In a first national study, the American Association for Critical Illness Insurance (AACII) reveals the likelihood of incurring a critical illness for men and women up to age 55.

AACII’s first National Critical Illness Risk Assessment Study, prepared by actuarial firm Milliman Inc., found non-smoking women are at significantly less risk than their male smoking counterparts. While nearly half (49 percent) of 35-year-old male tobacco users will incur a critical illness before age 65, only 35 percent of female smokers will, according to the report.

The study also revealed that 17 percent of non-smoking men and 36 percent of male smokers who reach the age of 55 without having a critical illness will be diagnosed with one prior to turning age 65. For women who reach age 55, some 12 percent of non-smokers and 23 percent of smokers will face a critical illness before reaching age 65.

“Cancer, heart attacks and strokes happen at all ages and most people are not prepared for either the emotional or financial cost,” said Jesse Slome, executive director of the industry trade organization, in a press release. “Nearly two-thirds of U.S. bankruptcies are the result of medical expenses and 78 percent of those filing for bankruptcy had health insurance when they were first diagnosed.”

By age 35, nearly half of male tobacco users will incur a critical illness before age 65, as compared to only 35 percent of female smokers.

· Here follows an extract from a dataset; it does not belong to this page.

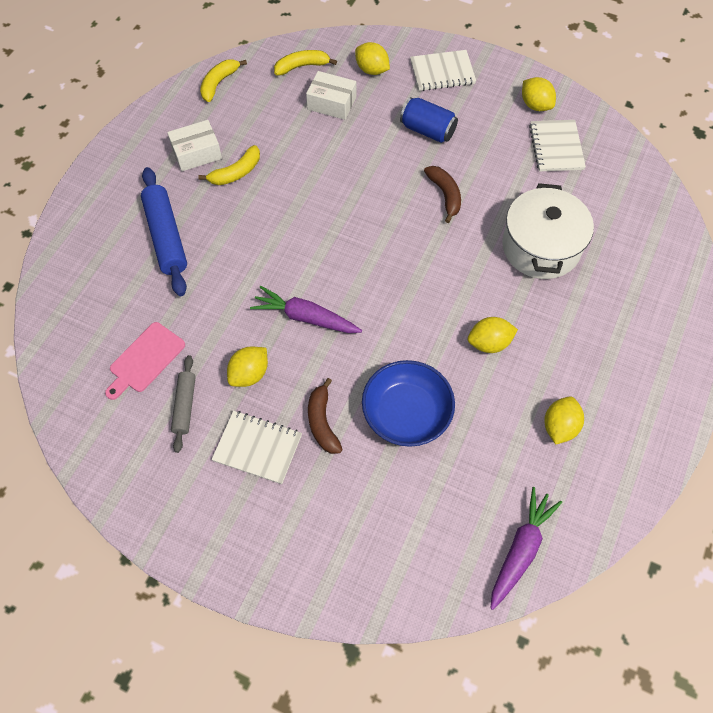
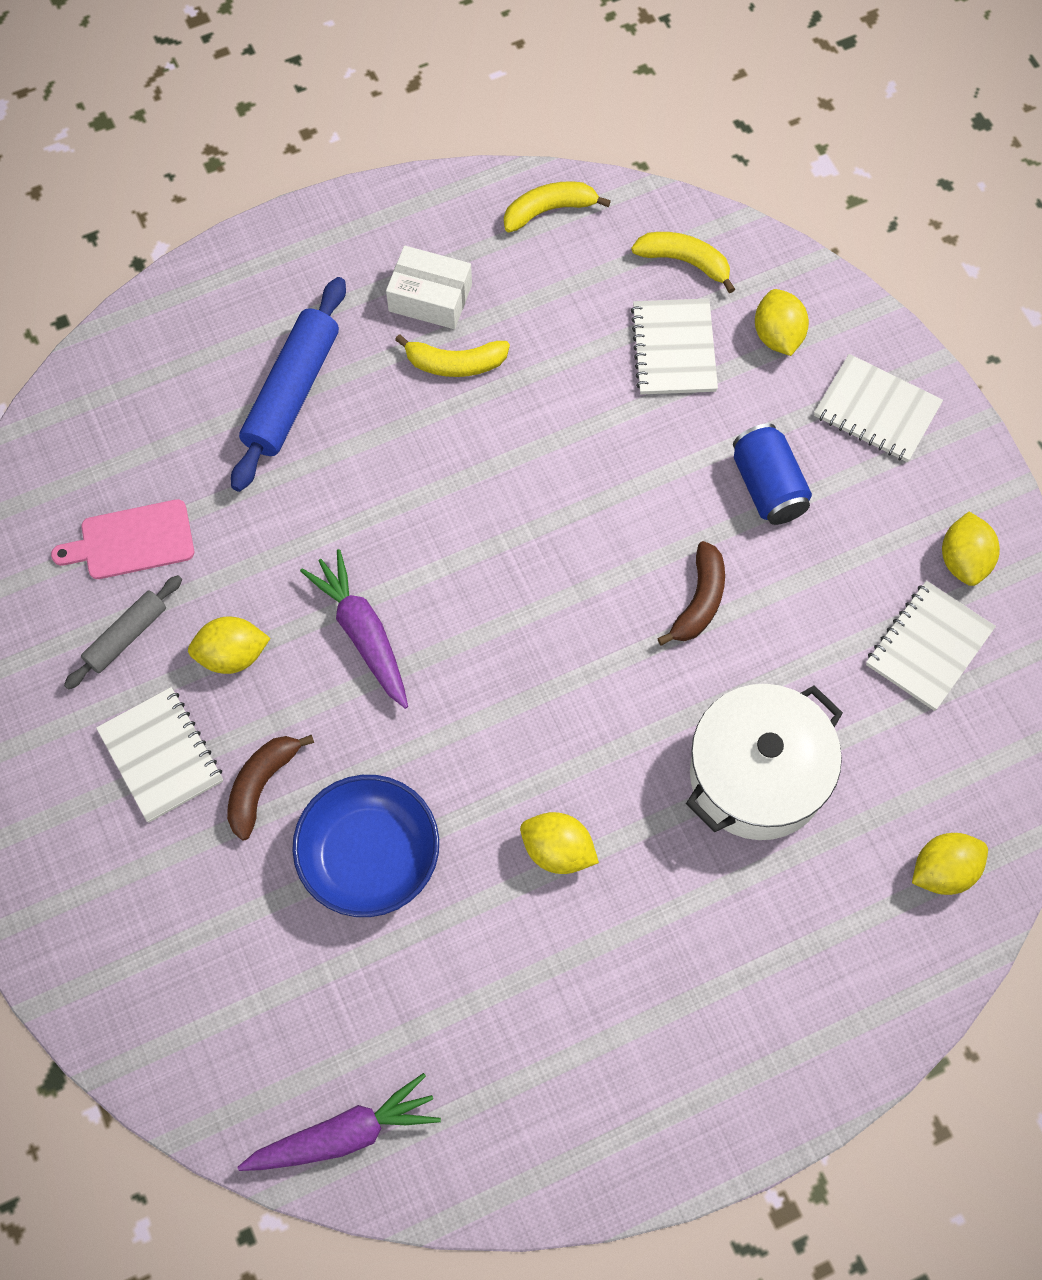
camera: 40 degrees right, 5 degrees up
white box [306,71,356,120] -> white notebook [631,298,718,394]
yellow lemon [544,396,584,445] -> yellow lemon moved to [912,833,988,895]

“Surviving a critical illness is likely today as a result of advances in emergency treatment and medical care,” Slome said. “Survival comes with a high cost even for those with health insurance which often is accompanied by co-pays, high deductibles and exclusions for various new treatments.”

Michelle Dyke, actuary with Milliman, adds, “There are substantial non-medical expenses associated with battling a critical illness including travel expenses to see specialists and lost wages that health insurance does not cover.”